# [ACTIVITY]
Output only the line that contains "text_box [88, 524, 1912, 658]" and the lines after it, all verbatim, through the last one below.

(Structured page parsing data)

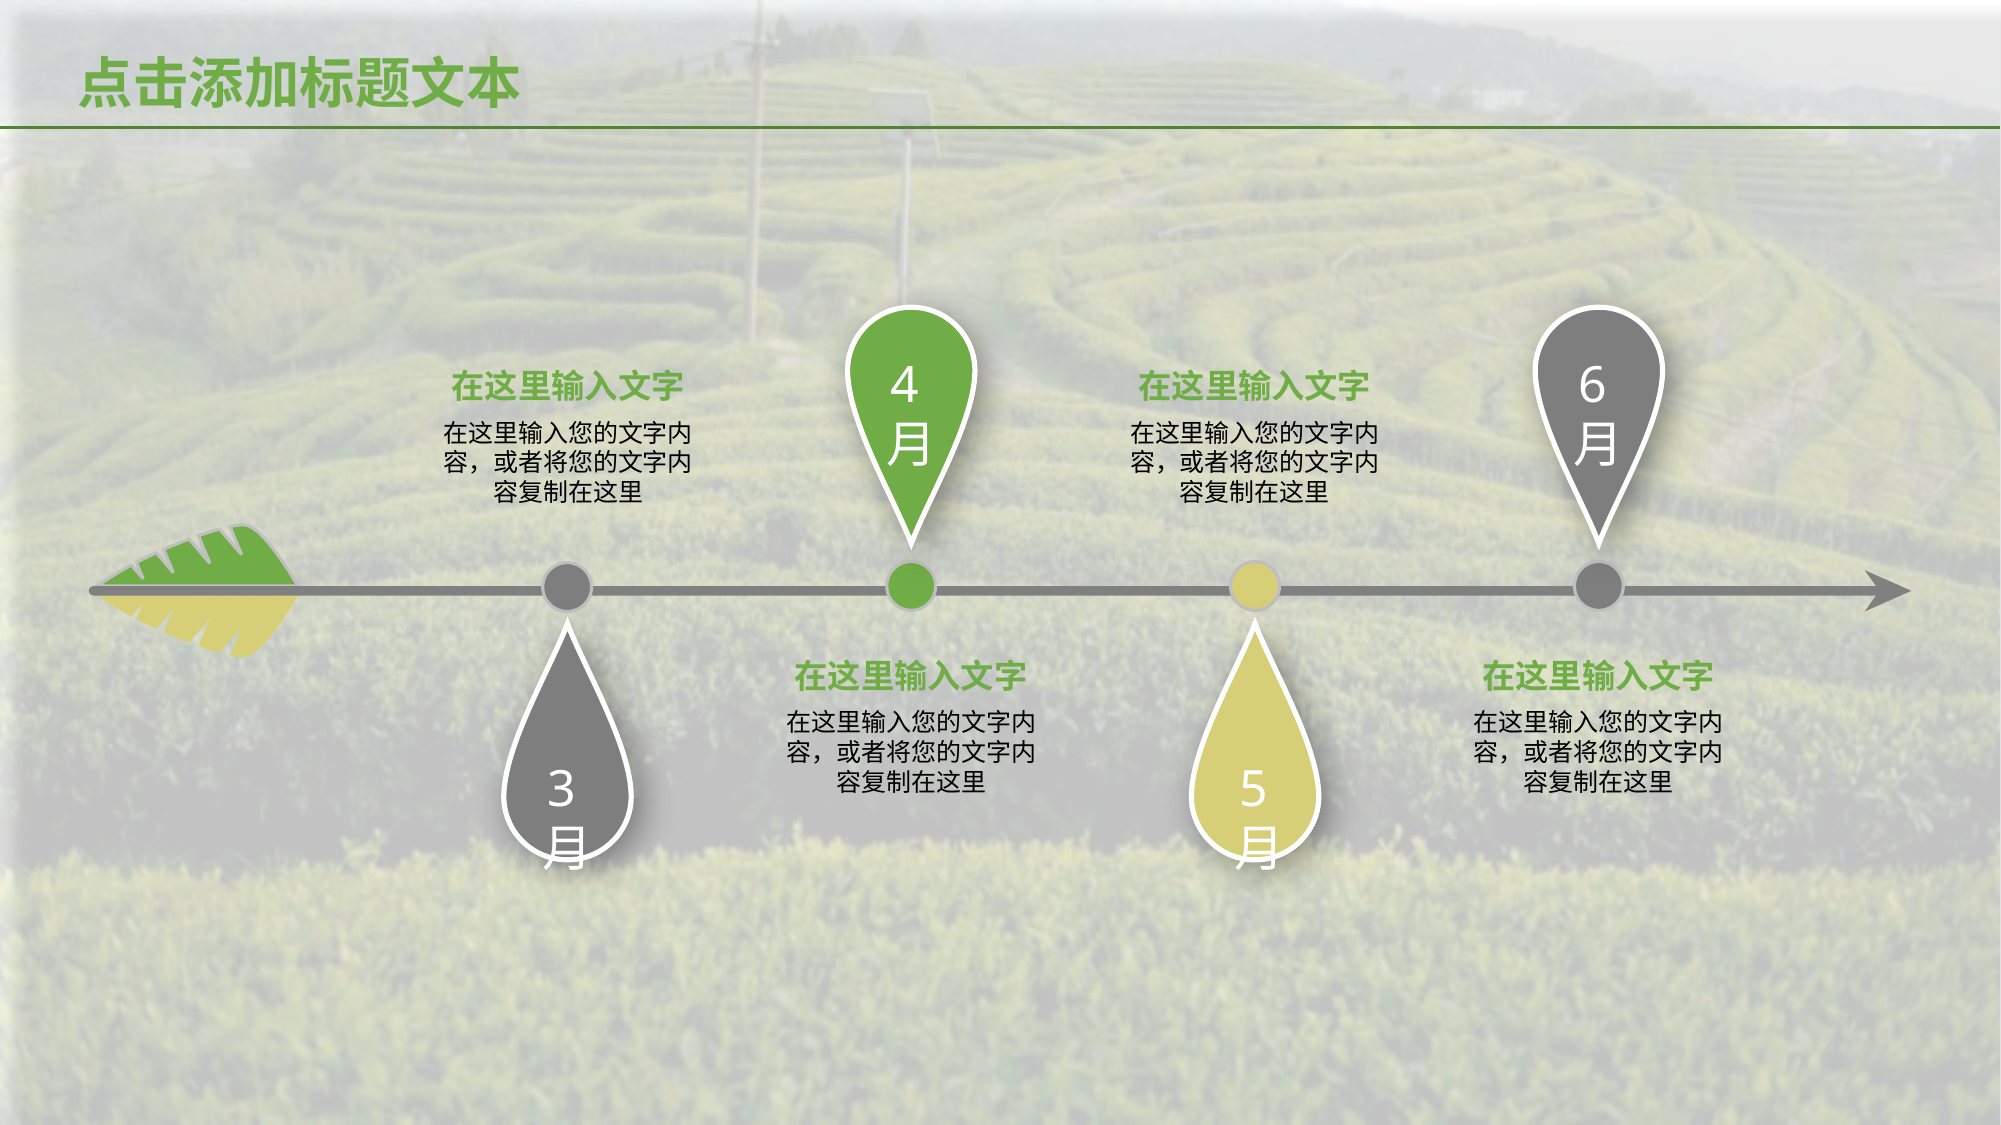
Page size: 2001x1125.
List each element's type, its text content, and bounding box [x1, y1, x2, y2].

text_box 在这里输入您的文字内容，或者将您的文字内容复制在这里 [1107, 413, 1403, 515]
text_box [512, 658, 623, 749]
text_box [1190, 658, 1311, 831]
text_box 3月 [508, 749, 627, 884]
text_box 点击添加标题文本 [63, 40, 537, 122]
text_box [502, 762, 508, 822]
text_box 5月 [1200, 749, 1319, 884]
text_box 在这里输入文字 [420, 358, 716, 413]
text_box 6月 [1539, 344, 1658, 480]
text_box 4月 [852, 344, 970, 480]
text_box [1534, 346, 1539, 403]
text_box 在这里输入您的文字内容，或者将您的文字内容复制在这里 [763, 703, 1059, 804]
text_box 在这里输入您的文字内容，或者将您的文字内容复制在这里 [1451, 703, 1747, 804]
text_box [846, 306, 976, 408]
text_box [1539, 306, 1664, 406]
text_box 在这里输入文字 [763, 658, 1059, 703]
text_box 在这里输入您的文字内容，或者将您的文字内容复制在这里 [420, 413, 716, 515]
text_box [88, 524, 1912, 658]
text_box [881, 480, 942, 524]
text_box 在这里输入文字 [1451, 658, 1747, 703]
text_box [627, 762, 633, 822]
text_box 在这里输入文字 [1107, 358, 1403, 413]
text_box [1569, 480, 1629, 524]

# [WRITTEN ANSWER]
text_box [88, 524, 1912, 658]
text_box [881, 480, 942, 524]
text_box 在这里输入文字 [1451, 658, 1747, 703]
text_box [627, 762, 633, 822]
text_box 在这里输入文字 [1107, 358, 1403, 413]
text_box [1569, 480, 1629, 524]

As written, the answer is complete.